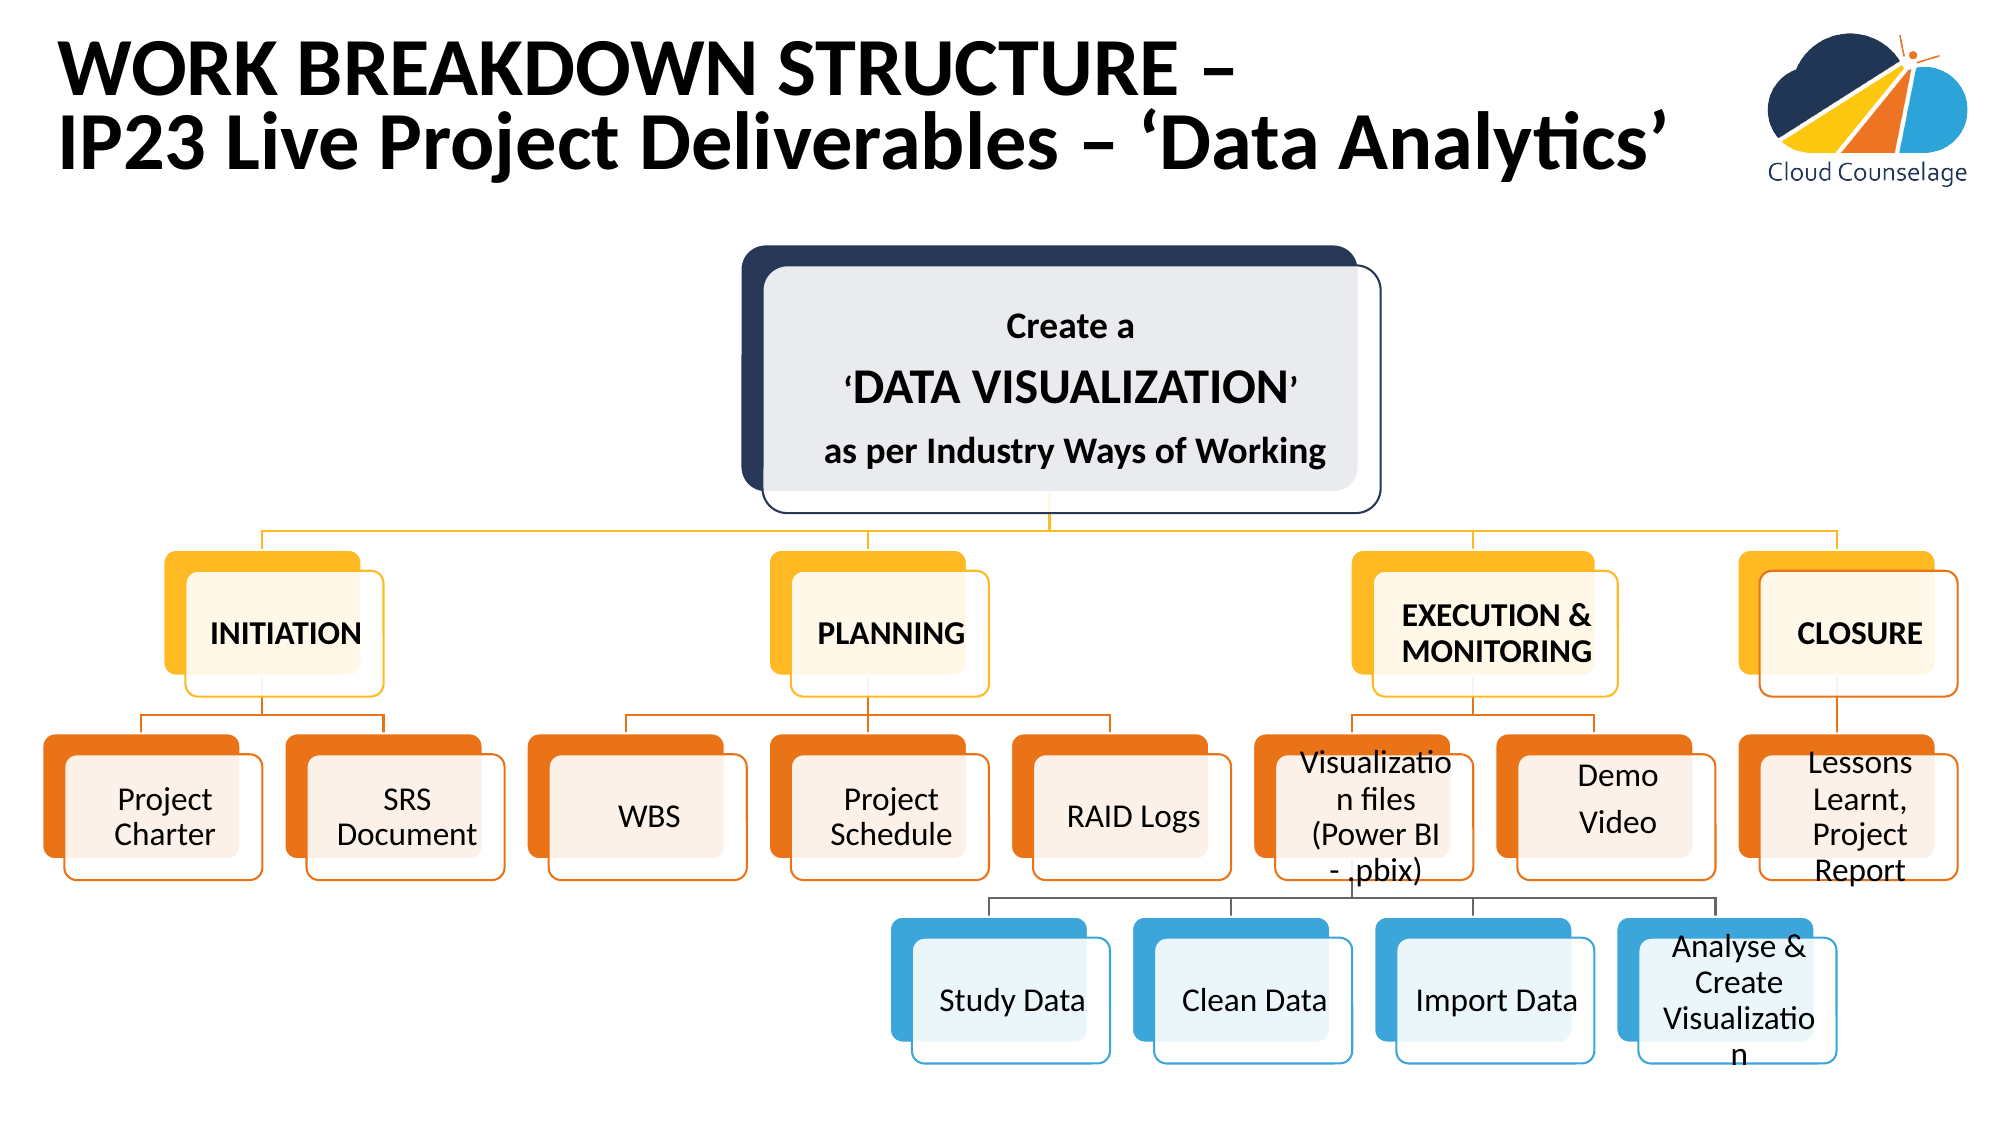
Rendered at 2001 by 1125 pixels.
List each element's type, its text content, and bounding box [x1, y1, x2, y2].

title WORK BREAKDOWN STRUCTURE – IP23 Live Project Deliverables – ‘Data Analytics’ [42, 1, 1768, 216]
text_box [41, 216, 1959, 1092]
picture [1767, 33, 1968, 187]
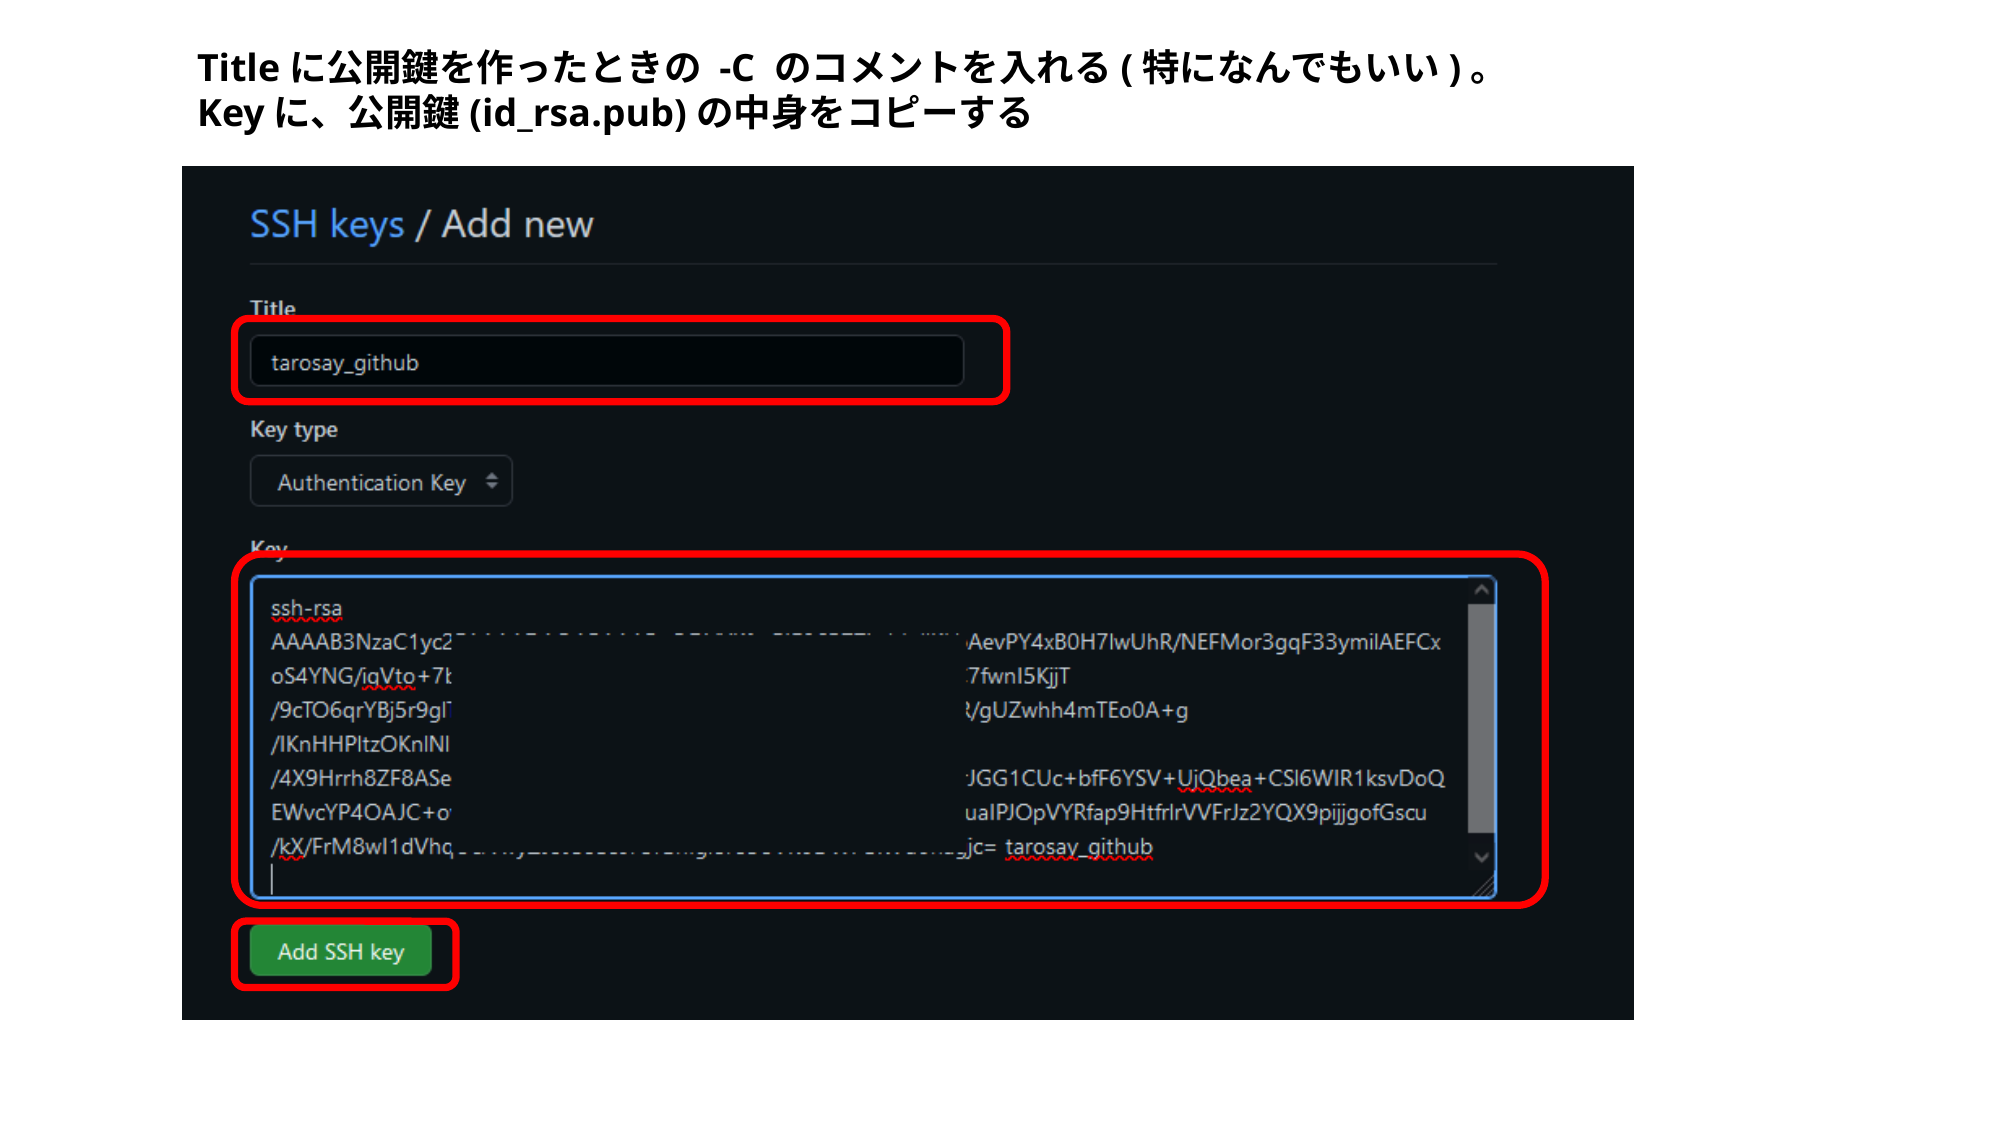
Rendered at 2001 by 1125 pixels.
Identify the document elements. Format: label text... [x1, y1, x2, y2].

picture [182, 166, 1634, 1020]
text_box Titleに公開鍵を作ったときの -C のコメントを入れる(特になんでもいい)。 Keyに、公開鍵(id_rsa.pub)の中身をコピーする [182, 36, 1700, 142]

# # # # # # #

Task item: Leaving pictures aside, give again word for word each line from the one with "text_box [41, 216, 1959, 1092]" to the final line of the entries.

Reply to the task:
text_box [41, 216, 1959, 1092]
picture [1767, 33, 1968, 187]
Rendered at 2001 by 1125 pixels.
Identify the document elements. Format: label text... [x1, y1, x2, y2].

picture [182, 166, 1634, 1020]
text_box Titleに公開鍵を作ったときの -C のコメントを入れる(特になんでもいい)。 Keyに、公開鍵(id_rsa.pub)の中身をコピーする [182, 36, 1700, 142]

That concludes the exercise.